_What needs to be done_: When you reach the line containing "112,747 | 69,607 |" in the records below, start copying exactly, and stop once you have copied the line containing "1,139,185.61 | 960,058.19 |".

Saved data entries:
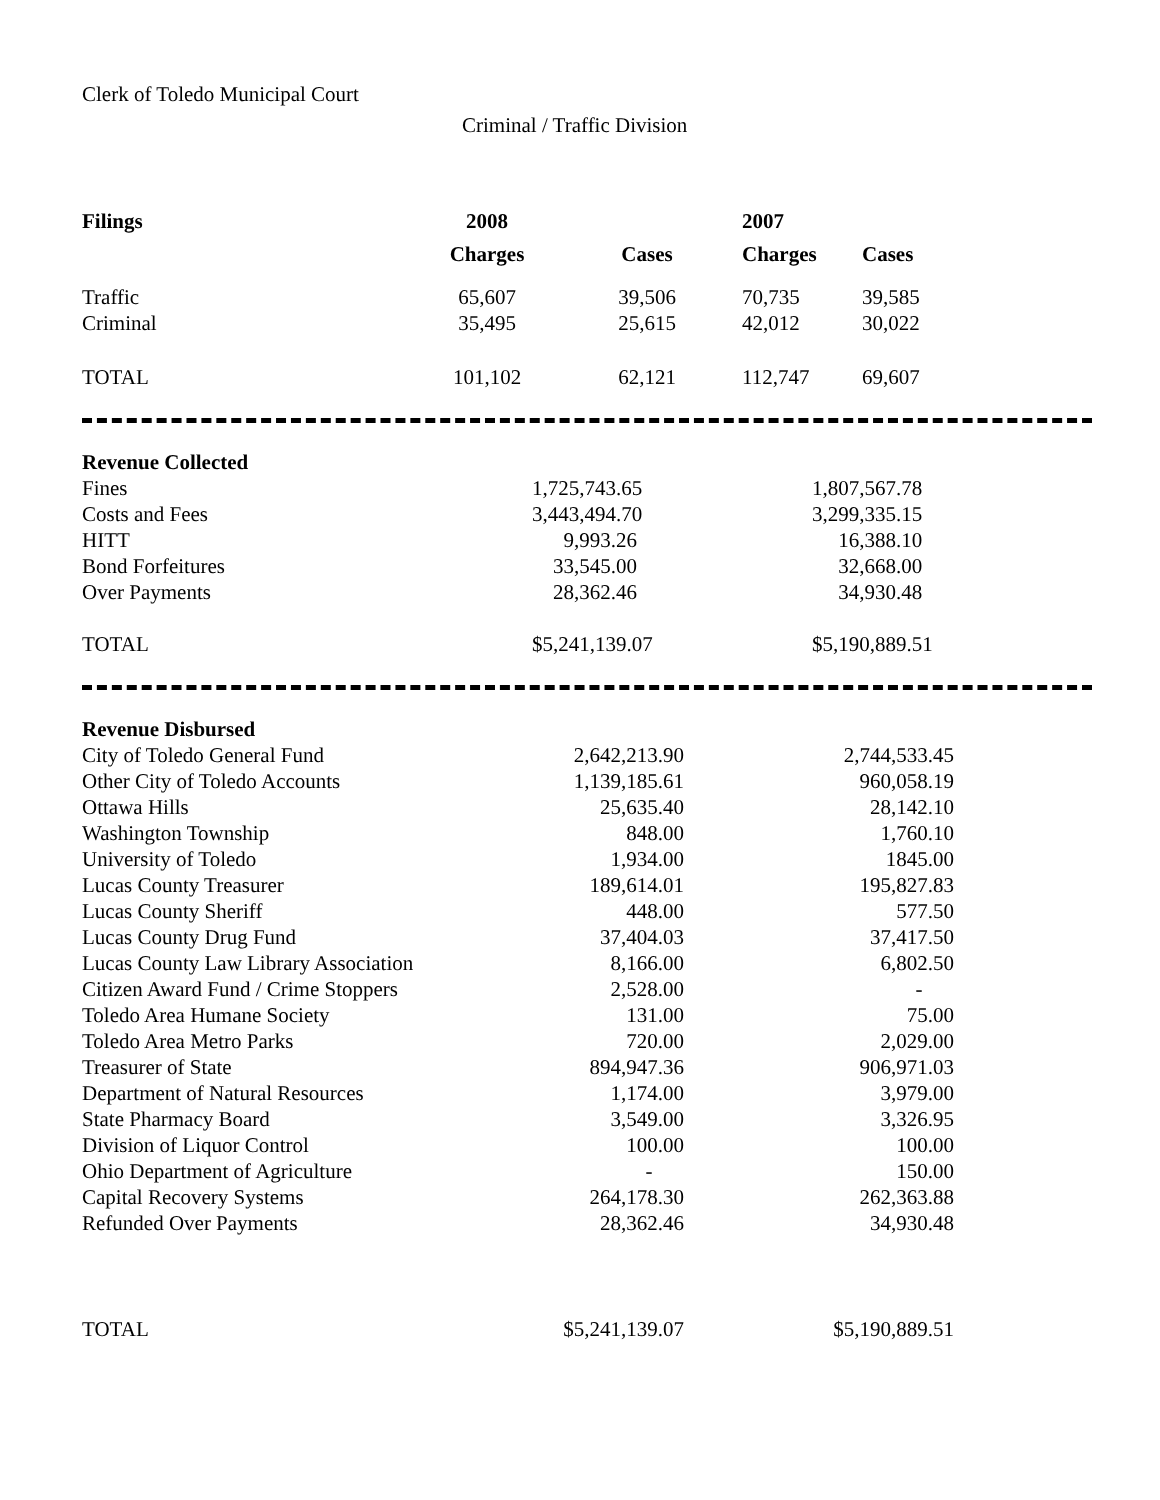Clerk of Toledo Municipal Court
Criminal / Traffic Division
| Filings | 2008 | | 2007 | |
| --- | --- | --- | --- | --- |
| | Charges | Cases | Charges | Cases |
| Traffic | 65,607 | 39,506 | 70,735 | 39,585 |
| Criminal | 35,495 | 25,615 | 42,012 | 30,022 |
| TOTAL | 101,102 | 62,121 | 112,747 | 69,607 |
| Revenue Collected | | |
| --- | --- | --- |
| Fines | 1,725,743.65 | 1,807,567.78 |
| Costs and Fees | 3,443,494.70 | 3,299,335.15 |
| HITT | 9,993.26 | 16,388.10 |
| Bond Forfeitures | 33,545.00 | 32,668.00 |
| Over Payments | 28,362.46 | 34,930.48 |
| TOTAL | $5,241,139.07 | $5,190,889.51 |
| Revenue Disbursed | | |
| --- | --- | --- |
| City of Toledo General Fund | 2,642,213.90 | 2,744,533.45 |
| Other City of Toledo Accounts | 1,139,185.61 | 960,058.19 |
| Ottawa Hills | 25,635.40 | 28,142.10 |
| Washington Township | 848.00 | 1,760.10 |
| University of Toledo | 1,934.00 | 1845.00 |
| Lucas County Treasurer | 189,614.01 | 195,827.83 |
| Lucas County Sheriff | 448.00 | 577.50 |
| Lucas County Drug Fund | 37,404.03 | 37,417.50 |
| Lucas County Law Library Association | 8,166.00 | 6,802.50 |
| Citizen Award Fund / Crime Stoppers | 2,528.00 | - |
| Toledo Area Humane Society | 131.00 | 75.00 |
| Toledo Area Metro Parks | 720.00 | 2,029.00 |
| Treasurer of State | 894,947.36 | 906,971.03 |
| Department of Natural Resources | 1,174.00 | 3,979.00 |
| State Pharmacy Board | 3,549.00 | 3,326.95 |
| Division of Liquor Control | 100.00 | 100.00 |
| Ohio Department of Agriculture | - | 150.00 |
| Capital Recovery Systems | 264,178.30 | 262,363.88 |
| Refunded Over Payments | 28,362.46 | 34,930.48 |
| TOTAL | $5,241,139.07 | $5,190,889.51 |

* * *

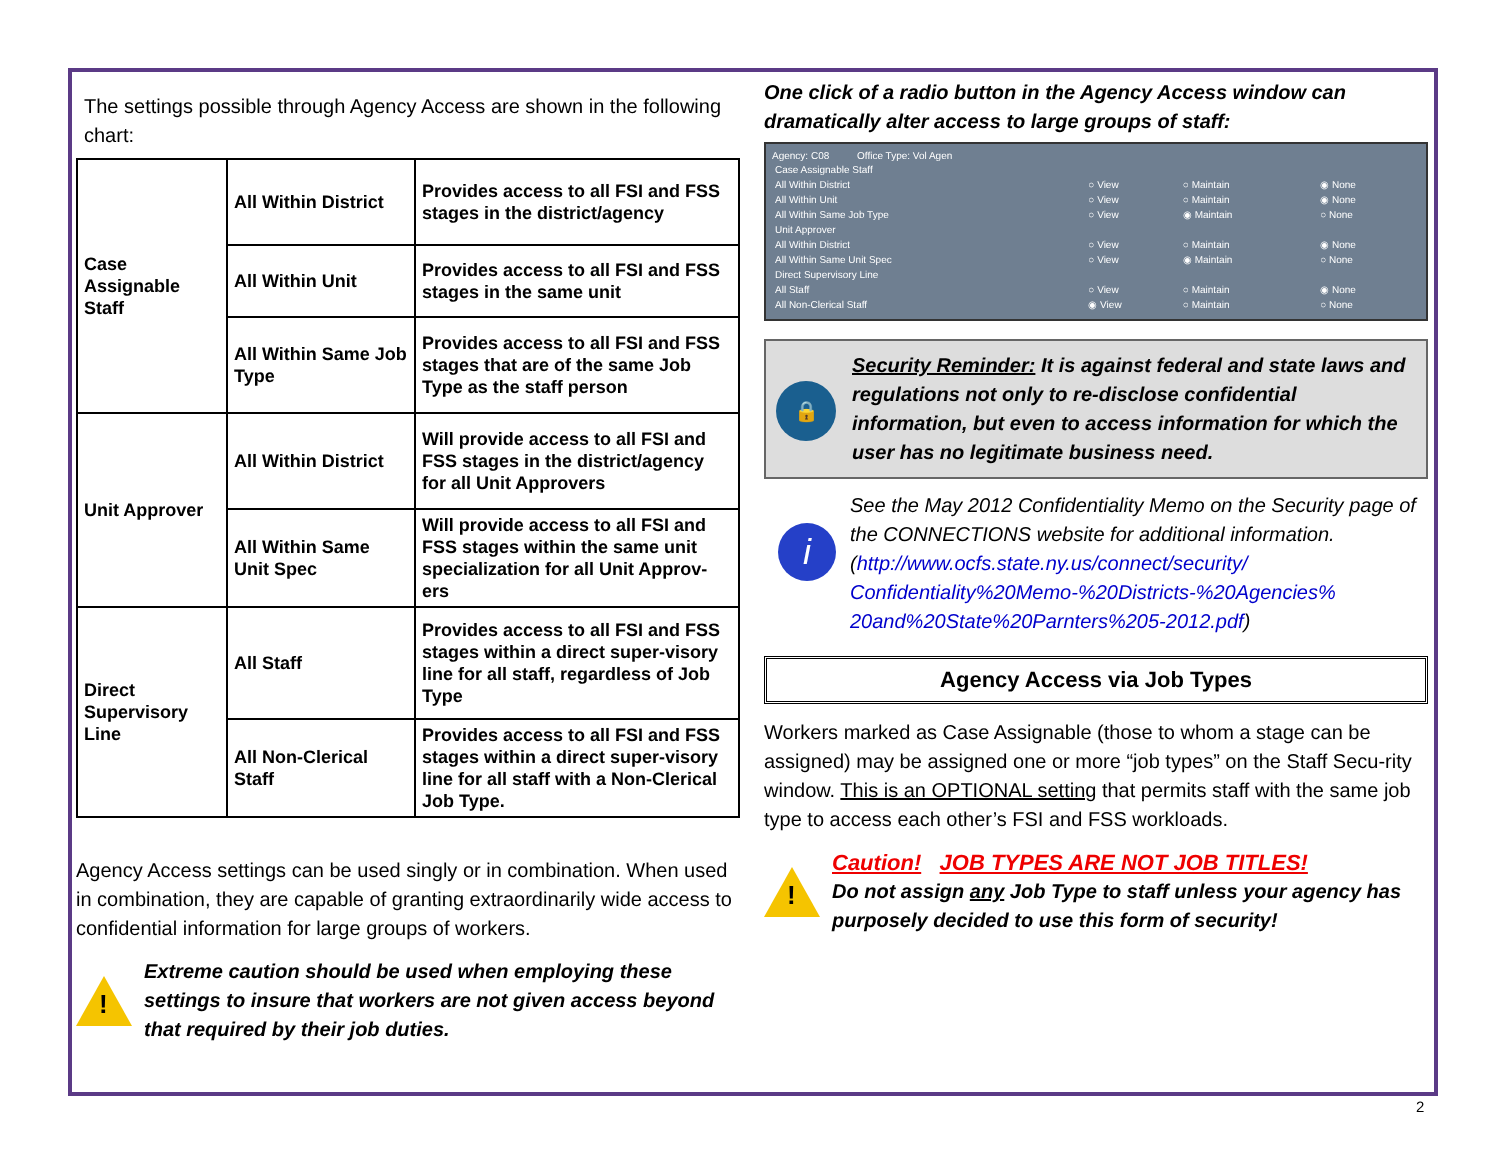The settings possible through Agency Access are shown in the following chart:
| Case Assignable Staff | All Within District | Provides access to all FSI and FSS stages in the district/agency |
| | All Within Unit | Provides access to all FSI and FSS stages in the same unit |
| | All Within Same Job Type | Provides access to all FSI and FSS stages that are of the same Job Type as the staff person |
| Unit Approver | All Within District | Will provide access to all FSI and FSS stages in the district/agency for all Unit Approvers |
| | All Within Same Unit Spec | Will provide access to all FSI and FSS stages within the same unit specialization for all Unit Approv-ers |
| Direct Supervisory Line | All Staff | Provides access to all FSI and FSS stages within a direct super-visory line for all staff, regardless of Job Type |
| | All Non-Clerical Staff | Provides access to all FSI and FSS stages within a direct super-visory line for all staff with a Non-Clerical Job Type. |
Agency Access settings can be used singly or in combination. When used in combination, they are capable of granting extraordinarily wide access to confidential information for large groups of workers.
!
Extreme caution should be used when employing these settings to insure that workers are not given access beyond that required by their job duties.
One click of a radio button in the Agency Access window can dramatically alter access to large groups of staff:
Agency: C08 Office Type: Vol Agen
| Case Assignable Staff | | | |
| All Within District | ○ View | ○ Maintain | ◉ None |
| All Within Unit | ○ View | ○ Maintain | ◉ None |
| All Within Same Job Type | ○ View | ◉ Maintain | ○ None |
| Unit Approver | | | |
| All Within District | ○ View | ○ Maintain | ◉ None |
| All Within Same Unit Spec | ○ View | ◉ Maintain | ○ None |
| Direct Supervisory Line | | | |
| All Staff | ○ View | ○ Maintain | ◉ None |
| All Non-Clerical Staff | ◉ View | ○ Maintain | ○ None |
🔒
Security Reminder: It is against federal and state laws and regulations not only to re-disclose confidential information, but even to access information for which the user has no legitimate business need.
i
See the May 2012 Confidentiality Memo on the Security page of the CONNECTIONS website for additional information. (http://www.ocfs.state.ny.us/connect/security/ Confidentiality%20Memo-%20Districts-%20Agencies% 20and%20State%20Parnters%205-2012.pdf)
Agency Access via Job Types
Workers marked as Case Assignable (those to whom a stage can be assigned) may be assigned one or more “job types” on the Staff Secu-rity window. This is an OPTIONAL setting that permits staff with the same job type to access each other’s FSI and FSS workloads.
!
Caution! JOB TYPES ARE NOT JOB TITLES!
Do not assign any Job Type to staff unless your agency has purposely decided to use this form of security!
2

* * *

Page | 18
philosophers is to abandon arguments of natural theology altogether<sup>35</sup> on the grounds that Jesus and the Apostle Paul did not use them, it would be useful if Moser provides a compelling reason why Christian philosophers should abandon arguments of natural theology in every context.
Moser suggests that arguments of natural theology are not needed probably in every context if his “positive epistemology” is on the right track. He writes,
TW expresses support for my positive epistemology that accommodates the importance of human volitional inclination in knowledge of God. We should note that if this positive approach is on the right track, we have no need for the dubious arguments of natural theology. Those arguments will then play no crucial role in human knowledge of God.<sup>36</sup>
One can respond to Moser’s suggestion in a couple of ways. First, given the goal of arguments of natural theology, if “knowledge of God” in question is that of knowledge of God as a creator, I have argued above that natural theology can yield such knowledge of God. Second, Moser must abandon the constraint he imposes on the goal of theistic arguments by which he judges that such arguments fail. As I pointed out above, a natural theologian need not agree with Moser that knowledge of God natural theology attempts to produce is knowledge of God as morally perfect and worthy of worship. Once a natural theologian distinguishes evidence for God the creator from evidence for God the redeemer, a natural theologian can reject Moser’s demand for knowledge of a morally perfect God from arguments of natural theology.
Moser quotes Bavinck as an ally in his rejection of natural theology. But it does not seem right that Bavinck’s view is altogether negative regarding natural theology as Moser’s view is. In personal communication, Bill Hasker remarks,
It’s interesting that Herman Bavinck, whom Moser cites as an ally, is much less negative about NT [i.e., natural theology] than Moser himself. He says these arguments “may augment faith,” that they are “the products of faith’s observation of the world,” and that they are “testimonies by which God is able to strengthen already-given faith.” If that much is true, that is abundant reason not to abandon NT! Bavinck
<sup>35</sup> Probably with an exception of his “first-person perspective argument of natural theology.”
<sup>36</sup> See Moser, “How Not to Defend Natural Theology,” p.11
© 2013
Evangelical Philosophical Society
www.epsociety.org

_Written answer_:
| TOTAL | 101,102 | 62,121 | 112,747 | 69,607 |
| Revenue Collected | | |
| --- | --- | --- |
| Fines | 1,725,743.65 | 1,807,567.78 |
| Costs and Fees | 3,443,494.70 | 3,299,335.15 |
| HITT | 9,993.26 | 16,388.10 |
| Bond Forfeitures | 33,545.00 | 32,668.00 |
| Over Payments | 28,362.46 | 34,930.48 |
| TOTAL | $5,241,139.07 | $5,190,889.51 |
| Revenue Disbursed | | |
| --- | --- | --- |
| City of Toledo General Fund | 2,642,213.90 | 2,744,533.45 |
| Other City of Toledo Accounts | 1,139,185.61 | 960,058.19 |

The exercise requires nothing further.